TEXT PROVIDED:
We have activated a flywheel of value creation in which our operating model drives sustainable high growth, enabling us to accelerate reinvestment and strengthening our competitive advantage. In 2025, this model delivered truly outstanding results: 11% revenue growth, 16% adjusted EPS growth, 290 basis points of positive operating leverage, and strong credit performance. All of this drove powerful capital generation. Slide five summarizes our key messages. First, our focused execution is generating significant organic growth. Second, we have proven expertise in integrating new partner banks. And third, we’re delivering exceptional profitability and value creation to our shareholders. We are driving outstanding revenue, earnings, tangible book value growth, and returns while investing for growth in the years ahead. As shown on slide six, our organic growth engine remains exceptionally strong. We delivered another year of significant above-peer cumulative organic loan and deposit growth.

And as Zach will talk to in a moment, our value-added fee services are showing a similar trend. These outcomes reflect how our teams are executing with discipline across all of our customer segments. This quarter, we delivered strong growth in primary bank relationships, up 4% year over year in consumer banking and 7% in business banking. We are focused on deepening customer relationships and expanding wallet share while maintaining diversified portfolios. Slide seven highlights some of the strategic investments we made in 2025 that accelerate our flywheel and enhance our long-term growth trajectory. We continued our branch build-out in North and South Carolina and expanded our middle-market banking in Texas. We added new commercial verticals, and the Veritex and Cadence partnerships augment our scale and density in states that are projected to grow roughly 30% faster than the national average. We also added to our platform and capabilities.

PROVIDED DATA:
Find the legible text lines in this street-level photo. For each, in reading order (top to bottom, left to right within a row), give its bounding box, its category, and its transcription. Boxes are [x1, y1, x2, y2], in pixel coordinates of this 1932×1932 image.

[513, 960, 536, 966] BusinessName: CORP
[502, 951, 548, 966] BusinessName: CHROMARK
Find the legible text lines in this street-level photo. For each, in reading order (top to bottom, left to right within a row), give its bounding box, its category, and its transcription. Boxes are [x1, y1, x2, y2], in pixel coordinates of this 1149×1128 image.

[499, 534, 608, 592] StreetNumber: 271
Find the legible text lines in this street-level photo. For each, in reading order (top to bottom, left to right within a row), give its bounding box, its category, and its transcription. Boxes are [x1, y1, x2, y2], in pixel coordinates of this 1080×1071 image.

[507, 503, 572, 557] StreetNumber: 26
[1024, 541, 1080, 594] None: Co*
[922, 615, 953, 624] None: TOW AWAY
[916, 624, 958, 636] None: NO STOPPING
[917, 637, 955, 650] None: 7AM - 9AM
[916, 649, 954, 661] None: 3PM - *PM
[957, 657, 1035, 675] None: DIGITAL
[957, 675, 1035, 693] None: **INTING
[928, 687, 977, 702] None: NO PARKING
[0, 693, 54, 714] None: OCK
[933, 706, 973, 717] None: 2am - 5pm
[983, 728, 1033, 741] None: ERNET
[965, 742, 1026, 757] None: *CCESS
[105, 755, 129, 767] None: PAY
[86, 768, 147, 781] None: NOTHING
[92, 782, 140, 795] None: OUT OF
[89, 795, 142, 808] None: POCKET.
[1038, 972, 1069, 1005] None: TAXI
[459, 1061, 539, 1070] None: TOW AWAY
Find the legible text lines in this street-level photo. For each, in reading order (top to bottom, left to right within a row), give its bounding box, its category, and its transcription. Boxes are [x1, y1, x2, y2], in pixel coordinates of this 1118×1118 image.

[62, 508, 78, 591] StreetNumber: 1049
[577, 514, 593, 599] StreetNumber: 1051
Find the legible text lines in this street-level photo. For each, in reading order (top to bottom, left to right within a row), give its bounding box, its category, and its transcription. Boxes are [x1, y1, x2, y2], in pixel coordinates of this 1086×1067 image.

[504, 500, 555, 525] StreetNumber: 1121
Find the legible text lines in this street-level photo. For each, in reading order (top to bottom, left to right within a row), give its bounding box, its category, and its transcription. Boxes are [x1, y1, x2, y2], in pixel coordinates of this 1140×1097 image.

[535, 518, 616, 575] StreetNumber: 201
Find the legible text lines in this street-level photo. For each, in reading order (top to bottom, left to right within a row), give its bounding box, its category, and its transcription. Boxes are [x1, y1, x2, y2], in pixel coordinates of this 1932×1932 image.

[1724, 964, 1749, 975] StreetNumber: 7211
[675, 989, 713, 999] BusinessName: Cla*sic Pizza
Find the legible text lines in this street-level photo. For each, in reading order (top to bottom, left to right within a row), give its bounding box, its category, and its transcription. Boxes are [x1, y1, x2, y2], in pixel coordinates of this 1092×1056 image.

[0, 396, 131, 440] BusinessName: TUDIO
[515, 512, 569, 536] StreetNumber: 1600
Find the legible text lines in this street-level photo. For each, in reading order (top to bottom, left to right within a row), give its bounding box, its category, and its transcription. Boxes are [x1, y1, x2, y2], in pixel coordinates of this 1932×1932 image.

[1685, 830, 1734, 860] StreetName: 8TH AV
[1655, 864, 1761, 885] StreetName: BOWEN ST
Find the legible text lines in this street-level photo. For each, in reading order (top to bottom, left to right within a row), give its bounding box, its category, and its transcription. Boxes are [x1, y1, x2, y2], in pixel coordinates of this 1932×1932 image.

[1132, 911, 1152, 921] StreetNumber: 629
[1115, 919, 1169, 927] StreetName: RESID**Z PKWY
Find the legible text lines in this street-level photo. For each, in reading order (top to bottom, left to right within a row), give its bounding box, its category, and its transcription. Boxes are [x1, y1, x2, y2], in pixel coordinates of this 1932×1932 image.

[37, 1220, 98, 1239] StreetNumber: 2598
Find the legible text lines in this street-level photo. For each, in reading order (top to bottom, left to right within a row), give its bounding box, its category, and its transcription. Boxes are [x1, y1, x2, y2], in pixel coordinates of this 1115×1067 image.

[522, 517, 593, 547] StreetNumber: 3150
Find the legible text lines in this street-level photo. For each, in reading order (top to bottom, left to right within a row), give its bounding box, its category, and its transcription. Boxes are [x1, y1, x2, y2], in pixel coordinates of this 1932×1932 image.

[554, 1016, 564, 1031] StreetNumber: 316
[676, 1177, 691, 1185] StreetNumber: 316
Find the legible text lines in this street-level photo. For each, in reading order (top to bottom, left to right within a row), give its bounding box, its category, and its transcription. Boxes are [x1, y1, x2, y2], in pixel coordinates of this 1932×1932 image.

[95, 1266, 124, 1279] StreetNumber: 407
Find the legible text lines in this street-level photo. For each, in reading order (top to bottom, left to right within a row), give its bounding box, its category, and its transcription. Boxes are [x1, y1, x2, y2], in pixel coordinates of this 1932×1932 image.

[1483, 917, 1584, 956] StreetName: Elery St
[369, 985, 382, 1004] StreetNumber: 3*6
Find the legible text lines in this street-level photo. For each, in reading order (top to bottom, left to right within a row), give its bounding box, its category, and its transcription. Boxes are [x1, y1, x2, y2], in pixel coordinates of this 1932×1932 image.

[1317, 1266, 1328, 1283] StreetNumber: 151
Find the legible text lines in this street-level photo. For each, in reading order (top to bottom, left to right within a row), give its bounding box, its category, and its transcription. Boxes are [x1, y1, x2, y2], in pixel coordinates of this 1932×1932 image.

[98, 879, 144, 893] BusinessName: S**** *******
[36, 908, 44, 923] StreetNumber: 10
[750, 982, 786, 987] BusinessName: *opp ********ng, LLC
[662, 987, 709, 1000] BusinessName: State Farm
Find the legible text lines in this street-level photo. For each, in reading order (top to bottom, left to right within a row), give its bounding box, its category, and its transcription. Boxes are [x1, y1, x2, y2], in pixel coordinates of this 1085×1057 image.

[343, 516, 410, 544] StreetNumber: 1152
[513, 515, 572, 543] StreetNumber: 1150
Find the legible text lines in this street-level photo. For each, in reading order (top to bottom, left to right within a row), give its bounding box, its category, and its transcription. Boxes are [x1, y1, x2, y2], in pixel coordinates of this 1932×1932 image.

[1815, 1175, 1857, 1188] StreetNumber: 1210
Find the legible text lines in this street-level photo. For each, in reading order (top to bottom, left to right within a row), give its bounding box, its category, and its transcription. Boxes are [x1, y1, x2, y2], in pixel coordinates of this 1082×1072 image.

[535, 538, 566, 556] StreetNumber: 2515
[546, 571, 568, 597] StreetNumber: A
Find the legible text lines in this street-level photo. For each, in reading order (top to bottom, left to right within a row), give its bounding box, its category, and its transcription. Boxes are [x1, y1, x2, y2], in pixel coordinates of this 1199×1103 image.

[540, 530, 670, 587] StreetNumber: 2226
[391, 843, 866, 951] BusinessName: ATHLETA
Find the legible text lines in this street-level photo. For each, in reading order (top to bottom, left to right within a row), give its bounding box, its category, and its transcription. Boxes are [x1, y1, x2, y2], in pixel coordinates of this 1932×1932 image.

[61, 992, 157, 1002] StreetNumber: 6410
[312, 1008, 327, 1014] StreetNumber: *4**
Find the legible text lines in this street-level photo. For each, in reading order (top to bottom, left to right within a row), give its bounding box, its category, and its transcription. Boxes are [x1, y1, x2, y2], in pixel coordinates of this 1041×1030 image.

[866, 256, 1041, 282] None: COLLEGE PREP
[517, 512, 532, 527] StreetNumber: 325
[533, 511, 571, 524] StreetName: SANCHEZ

TASK REQUIREMENTS:
Using the 2025 results remarks, decide whether each statement agrees with them. For each, answer yes or no and quote the deciding words: (a) Revenue grew 11% in 2025. (b) Primary bank relationships in consumer banking rose 7% year over year. (c) The branch build-out continued in North and South Carolina.

REPLY:
(a) Yes: "11% revenue growth"
(b) No: "up 4% year over year in consumer banking and 7% in business banking"
(c) Yes: "We continued our branch build-out in North and South Carolina"